On entendait le sourire dans sa voix.
— Si tu ne te retrouvais pas dans toutes ces situations, tu n’aurais pas besoin de sauvetage. Je veux dire, consulter la météo avant de sortir en mer... tu connais pas ?
Il haussa des épaules à nouveau.
— Je pensais que j’aurais eu le temps de rentrer.
— T’es un idiot.
— Sans blague. (Il se retourna) Faut être idiot pour te quitter.
— Zane...
— Non, écoute-moi. Je n’ai pas envie qu’on soit juste amis. Je suis amoureux de toi – de tout ce que tu es, sirène et tout le reste. J’ai envie d’être ton petit ami.
— Tu es amoureux de moi ? répéta-t-elle, hébahie.
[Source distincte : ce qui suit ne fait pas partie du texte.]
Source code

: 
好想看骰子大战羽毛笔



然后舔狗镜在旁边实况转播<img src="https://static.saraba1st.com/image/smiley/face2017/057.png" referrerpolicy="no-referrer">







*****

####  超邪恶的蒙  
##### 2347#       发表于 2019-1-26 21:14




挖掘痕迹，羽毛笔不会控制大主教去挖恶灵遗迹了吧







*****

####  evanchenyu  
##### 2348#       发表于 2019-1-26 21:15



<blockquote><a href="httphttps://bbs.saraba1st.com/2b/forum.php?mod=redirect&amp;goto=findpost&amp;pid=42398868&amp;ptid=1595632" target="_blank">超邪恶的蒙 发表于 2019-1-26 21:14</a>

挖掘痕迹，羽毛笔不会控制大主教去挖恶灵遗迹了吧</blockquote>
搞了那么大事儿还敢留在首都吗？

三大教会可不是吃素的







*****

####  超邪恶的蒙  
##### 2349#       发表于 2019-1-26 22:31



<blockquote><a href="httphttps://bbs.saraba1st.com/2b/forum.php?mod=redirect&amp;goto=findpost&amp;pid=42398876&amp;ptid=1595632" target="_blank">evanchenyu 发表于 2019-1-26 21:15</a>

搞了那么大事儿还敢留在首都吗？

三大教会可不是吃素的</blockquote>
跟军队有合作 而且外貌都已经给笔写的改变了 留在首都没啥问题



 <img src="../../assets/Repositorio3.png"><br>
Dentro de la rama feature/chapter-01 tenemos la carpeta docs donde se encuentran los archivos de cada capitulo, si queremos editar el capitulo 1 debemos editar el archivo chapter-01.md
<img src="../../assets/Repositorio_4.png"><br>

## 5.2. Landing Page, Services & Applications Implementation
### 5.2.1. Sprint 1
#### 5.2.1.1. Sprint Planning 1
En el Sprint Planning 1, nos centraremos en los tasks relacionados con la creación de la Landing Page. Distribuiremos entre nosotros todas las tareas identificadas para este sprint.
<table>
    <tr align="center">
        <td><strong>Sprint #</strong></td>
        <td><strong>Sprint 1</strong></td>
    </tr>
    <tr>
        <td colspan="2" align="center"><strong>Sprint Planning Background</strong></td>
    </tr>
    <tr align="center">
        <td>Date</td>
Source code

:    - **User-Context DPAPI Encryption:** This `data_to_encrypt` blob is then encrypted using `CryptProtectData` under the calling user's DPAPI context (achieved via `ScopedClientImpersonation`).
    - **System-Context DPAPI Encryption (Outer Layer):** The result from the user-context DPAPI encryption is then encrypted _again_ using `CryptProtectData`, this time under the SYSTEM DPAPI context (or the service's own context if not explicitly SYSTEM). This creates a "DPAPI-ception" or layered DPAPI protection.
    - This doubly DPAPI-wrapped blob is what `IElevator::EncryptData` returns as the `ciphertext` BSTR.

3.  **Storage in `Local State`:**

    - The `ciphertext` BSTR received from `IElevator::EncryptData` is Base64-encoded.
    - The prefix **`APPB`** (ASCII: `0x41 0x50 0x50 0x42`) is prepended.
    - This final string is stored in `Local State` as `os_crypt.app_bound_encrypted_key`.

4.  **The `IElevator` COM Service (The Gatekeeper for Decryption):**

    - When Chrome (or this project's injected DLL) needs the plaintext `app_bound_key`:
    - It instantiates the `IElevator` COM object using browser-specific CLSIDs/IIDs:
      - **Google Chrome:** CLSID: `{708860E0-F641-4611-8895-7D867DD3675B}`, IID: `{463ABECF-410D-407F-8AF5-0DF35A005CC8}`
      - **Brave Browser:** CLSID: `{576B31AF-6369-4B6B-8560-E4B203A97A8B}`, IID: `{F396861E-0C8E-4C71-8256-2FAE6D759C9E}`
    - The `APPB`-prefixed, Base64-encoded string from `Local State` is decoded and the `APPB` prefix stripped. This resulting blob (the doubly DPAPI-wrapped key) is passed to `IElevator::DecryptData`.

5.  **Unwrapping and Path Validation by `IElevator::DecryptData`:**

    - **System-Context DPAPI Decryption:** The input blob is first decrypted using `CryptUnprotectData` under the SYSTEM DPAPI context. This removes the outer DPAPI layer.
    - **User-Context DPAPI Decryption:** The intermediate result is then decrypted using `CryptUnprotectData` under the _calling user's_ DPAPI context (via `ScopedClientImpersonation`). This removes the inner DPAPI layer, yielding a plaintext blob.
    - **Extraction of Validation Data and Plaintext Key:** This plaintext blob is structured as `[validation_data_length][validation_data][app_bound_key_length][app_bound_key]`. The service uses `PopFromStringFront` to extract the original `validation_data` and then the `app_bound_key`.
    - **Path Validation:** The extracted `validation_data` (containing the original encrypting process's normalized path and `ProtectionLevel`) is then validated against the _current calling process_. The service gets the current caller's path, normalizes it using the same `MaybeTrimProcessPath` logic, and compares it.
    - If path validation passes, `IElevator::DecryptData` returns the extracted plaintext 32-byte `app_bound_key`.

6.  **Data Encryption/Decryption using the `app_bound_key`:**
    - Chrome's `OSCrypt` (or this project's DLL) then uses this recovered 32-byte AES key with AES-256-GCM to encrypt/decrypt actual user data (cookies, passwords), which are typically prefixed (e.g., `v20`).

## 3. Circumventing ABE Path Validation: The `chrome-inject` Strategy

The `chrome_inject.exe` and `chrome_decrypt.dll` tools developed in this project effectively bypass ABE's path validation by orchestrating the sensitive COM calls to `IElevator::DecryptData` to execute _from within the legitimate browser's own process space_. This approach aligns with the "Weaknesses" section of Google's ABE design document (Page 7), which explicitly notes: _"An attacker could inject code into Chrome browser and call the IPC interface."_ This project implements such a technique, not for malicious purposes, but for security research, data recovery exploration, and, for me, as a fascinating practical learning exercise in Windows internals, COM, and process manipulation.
— Tu n’avais pas remarqué ?
Il avait l’air assez amusé.
— Tu étais énervant avant et tu l’es toujours autant maintenant – rien de bien exceptionnel à remarquer.
— Aïe, mon pauvre cœur est blessé, fit-il, mais il y avait quelque chose dans ses yeux qui disait que ça l’avait vraiment blessé de l’entendre dire ça.
Elle se pencha en avant et l’embrassa. C’était aussi bien, non, mieux, que celui sur la plage un peu plus tôt. Maintenant, il était conscient, ses lèvres chaudes et douces, et si attirantes. Le baiser lui donna des frissons dans tous le corps.
— On n’embrasse pas comme ça quand on ne ressent rien pour quelqu’un, dit Zane.
Rikki rit doucement en évitant son regard.
— Je ne sais pas encore.
— Ça t’embête si on continue de s’embrasser de temps en temps, en attendant que tu sois sûre ?
Elle lui jeta un coup d’œil, un sourire au coin des lèvres.
— Je suppose que ça pourrait se faire.
Il sourit largement et l’embrassa à nouveau. Quand il se recula, son visage affichait un sourire tellement béat qu’elle ne put s’empêcher de glousser.
— Il faudrait vraiment que je me fasse surprendre par des orages plus souvent.